■ Source records ■
####################
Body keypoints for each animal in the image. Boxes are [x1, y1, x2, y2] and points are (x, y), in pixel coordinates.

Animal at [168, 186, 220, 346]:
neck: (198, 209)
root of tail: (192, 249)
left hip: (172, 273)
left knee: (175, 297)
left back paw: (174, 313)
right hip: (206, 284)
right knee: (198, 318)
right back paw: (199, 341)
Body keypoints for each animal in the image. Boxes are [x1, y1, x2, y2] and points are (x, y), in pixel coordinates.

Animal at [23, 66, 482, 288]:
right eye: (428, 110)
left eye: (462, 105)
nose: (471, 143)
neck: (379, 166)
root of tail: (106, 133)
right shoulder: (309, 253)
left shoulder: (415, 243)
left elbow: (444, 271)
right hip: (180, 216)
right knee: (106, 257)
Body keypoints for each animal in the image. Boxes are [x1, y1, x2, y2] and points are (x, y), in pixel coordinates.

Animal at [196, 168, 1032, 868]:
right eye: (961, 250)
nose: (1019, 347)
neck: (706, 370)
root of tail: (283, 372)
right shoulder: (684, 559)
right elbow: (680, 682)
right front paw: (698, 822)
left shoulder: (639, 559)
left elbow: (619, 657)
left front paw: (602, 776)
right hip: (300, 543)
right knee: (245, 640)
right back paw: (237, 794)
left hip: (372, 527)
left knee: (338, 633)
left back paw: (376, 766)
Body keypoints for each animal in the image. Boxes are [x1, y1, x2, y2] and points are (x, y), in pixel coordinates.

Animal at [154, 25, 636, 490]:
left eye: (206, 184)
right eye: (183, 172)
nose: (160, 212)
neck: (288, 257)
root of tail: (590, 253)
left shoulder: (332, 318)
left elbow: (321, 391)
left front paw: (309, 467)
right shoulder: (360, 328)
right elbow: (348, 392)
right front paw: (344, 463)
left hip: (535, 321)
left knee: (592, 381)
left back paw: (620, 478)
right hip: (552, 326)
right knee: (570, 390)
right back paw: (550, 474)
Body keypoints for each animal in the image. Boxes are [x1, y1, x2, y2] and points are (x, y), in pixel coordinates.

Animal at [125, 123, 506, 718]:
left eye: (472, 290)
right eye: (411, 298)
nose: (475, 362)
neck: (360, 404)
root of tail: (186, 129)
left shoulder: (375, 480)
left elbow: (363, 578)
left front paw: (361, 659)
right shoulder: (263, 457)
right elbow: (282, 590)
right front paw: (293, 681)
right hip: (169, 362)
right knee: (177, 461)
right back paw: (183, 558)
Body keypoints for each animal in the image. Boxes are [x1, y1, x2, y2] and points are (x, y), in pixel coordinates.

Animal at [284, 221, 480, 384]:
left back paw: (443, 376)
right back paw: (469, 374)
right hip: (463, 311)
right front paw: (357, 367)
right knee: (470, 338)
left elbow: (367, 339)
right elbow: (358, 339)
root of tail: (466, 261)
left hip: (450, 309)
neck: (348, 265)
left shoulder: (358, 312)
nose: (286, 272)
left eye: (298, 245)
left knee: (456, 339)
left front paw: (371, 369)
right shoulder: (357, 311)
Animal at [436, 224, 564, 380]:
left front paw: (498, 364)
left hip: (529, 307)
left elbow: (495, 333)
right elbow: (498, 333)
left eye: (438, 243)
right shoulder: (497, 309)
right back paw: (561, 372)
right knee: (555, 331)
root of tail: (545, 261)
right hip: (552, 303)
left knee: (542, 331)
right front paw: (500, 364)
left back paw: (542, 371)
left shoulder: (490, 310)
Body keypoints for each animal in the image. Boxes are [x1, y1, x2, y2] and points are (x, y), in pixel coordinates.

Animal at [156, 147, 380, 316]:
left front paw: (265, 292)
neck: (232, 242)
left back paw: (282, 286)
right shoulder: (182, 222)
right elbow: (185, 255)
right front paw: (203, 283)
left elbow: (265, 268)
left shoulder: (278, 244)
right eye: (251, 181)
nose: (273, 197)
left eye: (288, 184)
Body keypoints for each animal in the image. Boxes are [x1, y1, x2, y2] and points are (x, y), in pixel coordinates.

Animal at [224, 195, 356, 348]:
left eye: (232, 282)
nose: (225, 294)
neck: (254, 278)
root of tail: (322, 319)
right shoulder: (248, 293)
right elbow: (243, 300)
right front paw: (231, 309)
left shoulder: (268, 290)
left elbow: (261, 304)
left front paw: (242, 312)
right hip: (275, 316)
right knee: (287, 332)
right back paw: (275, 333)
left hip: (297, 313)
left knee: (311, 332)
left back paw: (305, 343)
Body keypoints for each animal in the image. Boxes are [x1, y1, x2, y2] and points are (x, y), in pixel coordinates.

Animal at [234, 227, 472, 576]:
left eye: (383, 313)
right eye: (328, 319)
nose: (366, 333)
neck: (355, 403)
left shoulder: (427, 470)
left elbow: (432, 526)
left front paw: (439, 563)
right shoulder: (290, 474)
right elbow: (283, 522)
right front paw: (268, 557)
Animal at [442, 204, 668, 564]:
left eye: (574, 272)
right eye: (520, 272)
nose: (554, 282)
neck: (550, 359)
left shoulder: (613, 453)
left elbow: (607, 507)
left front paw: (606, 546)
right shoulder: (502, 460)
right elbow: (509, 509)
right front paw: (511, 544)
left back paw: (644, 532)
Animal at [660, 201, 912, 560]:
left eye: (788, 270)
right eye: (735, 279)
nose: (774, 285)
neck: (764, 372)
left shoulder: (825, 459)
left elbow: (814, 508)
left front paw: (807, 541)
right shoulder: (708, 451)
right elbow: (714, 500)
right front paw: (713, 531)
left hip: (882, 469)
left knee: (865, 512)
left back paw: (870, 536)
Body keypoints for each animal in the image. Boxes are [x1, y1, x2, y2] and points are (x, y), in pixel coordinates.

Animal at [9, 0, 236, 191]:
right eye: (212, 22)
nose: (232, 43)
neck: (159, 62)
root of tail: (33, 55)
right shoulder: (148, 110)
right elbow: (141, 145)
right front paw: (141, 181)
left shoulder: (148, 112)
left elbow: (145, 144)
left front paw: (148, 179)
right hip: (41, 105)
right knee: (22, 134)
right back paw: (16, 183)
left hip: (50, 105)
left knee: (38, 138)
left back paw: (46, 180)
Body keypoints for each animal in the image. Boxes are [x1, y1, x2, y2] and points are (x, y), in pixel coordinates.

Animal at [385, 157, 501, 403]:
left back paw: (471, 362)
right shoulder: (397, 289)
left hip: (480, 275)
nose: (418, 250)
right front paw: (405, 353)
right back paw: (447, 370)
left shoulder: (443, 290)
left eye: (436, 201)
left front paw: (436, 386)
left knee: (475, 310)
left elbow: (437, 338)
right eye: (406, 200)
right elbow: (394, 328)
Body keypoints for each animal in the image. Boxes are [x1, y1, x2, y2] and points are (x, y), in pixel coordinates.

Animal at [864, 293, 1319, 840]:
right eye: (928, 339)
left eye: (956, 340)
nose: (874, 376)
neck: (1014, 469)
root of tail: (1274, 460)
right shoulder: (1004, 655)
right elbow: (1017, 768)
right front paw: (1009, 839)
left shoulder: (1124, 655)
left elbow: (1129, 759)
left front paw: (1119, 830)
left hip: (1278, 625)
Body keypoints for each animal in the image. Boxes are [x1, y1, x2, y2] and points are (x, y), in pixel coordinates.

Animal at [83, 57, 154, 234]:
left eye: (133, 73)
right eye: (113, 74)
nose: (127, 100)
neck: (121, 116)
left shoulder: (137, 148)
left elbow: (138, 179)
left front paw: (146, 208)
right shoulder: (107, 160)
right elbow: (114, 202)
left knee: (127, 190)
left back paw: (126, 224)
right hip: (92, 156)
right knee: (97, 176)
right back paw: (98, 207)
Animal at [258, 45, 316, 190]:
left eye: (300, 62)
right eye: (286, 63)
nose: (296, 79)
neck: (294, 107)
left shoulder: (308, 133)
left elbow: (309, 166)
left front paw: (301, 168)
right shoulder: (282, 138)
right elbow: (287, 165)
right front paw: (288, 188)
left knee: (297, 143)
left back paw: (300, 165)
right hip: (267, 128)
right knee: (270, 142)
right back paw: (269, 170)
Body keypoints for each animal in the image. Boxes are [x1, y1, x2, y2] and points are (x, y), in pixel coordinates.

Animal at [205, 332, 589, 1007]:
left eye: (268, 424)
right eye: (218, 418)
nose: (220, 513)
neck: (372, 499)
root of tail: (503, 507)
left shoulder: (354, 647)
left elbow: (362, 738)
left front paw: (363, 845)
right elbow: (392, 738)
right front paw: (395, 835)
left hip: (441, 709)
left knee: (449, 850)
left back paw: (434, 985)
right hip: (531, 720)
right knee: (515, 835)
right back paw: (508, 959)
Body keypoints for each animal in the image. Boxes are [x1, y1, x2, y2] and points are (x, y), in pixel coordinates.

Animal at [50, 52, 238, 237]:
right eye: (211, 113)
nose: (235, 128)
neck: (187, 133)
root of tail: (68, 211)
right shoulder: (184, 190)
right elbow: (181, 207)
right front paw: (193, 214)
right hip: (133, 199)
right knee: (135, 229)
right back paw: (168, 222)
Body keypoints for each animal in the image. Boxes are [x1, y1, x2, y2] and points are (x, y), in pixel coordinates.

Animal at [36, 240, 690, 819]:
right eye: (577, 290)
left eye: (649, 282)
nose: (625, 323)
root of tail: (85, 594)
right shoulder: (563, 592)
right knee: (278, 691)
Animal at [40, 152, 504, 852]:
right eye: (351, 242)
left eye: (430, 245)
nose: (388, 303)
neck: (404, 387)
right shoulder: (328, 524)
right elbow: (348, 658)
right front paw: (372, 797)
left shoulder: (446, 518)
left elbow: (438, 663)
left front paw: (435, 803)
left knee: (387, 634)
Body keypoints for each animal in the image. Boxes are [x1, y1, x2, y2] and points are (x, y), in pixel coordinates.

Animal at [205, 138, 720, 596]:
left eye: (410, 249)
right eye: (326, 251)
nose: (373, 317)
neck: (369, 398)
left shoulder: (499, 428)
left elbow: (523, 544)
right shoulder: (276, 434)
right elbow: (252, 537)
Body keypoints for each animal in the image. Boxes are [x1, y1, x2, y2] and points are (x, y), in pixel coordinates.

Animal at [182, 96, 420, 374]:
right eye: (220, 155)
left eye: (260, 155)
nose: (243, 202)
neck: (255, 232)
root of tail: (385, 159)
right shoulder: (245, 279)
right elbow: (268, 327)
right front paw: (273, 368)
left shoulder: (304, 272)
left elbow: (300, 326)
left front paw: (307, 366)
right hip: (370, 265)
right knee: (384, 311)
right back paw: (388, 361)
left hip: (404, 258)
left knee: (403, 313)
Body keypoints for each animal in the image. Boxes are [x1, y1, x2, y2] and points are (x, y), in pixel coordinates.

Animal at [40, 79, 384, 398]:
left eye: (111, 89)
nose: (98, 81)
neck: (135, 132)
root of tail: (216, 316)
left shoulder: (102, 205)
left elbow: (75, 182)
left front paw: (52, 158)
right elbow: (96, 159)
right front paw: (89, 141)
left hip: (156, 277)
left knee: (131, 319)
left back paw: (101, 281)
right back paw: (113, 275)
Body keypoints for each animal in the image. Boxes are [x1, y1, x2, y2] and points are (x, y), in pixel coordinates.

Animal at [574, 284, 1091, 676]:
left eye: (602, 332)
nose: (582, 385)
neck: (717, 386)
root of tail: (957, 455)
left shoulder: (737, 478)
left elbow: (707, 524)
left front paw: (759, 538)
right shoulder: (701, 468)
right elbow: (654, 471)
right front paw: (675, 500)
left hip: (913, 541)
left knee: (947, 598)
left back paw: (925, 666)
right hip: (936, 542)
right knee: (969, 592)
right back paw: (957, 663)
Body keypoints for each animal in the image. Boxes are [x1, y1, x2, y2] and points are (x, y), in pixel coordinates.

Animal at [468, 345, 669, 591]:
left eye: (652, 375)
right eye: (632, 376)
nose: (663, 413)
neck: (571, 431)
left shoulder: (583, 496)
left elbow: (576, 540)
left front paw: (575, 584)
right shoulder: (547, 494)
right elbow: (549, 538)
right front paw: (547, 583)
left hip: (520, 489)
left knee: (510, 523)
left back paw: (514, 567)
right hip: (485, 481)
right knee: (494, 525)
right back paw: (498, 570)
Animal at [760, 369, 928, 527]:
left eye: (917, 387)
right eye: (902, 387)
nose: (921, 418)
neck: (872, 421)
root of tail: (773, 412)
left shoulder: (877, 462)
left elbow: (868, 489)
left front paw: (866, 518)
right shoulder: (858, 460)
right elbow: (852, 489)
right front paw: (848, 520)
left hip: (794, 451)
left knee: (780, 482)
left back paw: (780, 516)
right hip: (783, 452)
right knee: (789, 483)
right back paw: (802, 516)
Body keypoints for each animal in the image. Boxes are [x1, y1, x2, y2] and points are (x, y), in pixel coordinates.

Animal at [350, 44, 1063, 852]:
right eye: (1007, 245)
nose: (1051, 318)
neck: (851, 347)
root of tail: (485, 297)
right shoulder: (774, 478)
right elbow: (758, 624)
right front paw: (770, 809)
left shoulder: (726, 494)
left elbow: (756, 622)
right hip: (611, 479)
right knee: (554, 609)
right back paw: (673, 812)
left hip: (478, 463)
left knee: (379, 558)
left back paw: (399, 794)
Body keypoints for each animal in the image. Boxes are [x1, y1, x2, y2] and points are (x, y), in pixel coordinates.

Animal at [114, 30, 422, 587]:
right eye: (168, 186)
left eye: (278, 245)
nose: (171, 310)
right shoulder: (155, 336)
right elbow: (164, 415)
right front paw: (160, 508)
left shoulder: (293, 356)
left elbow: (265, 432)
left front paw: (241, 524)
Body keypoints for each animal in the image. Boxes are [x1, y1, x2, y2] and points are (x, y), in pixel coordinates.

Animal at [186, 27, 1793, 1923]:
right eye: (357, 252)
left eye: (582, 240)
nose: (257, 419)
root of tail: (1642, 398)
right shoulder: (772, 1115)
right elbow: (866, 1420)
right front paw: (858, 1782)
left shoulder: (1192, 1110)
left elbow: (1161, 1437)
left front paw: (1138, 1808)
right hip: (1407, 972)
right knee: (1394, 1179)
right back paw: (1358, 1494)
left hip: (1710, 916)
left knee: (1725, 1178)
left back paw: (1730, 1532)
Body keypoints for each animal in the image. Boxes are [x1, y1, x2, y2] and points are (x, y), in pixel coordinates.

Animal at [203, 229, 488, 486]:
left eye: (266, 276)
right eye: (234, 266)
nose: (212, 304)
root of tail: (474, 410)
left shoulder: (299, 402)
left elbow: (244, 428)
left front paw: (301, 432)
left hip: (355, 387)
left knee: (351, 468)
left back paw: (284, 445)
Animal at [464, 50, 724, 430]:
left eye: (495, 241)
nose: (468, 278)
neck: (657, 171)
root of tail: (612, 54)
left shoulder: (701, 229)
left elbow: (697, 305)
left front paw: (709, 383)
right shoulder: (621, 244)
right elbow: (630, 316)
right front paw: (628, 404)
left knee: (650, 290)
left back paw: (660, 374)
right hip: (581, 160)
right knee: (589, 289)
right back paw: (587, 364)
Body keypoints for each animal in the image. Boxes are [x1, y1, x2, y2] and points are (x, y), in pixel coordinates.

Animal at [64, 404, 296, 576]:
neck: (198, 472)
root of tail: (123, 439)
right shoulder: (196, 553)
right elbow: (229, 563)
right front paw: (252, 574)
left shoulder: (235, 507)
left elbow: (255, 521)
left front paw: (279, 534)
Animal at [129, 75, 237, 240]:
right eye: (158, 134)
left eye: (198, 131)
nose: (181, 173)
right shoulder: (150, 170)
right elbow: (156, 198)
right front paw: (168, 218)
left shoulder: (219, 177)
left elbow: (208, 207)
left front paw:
####################
■ How to complete this task ■
Copy out, word for word, the part of the entries above that begins at the line with "right shoulder: (328, 524)" and ends at the line with "right back paw: (113, 275)", including both.

■ Expected output ■
right shoulder: (328, 524)
right elbow: (348, 658)
right front paw: (372, 797)
left shoulder: (446, 518)
left elbow: (438, 663)
left front paw: (435, 803)
left knee: (387, 634)
Body keypoints for each animal in the image. Boxes are [x1, y1, x2, y2] and points are (x, y), in pixel coordinates.

Animal at [205, 138, 720, 596]:
left eye: (410, 249)
right eye: (326, 251)
nose: (373, 317)
neck: (369, 398)
left shoulder: (499, 428)
left elbow: (523, 544)
right shoulder: (276, 434)
right elbow: (252, 537)
Body keypoints for each animal in the image. Boxes are [x1, y1, x2, y2] and points are (x, y), in pixel coordinates.

Animal at [182, 96, 420, 374]:
right eye: (220, 155)
left eye: (260, 155)
nose: (243, 202)
neck: (255, 232)
root of tail: (385, 159)
right shoulder: (245, 279)
right elbow: (268, 327)
right front paw: (273, 368)
left shoulder: (304, 272)
left elbow: (300, 326)
left front paw: (307, 366)
right hip: (370, 265)
right knee: (384, 311)
right back paw: (388, 361)
left hip: (404, 258)
left knee: (403, 313)
Body keypoints for each animal in the image. Boxes are [x1, y1, x2, y2] and points are (x, y), in pixel coordinates.

Animal at [40, 79, 384, 398]:
left eye: (111, 89)
nose: (98, 81)
neck: (135, 132)
root of tail: (216, 316)
left shoulder: (102, 205)
left elbow: (75, 182)
left front paw: (52, 158)
right elbow: (96, 159)
right front paw: (89, 141)
left hip: (156, 277)
left knee: (131, 319)
left back paw: (101, 281)
right back paw: (113, 275)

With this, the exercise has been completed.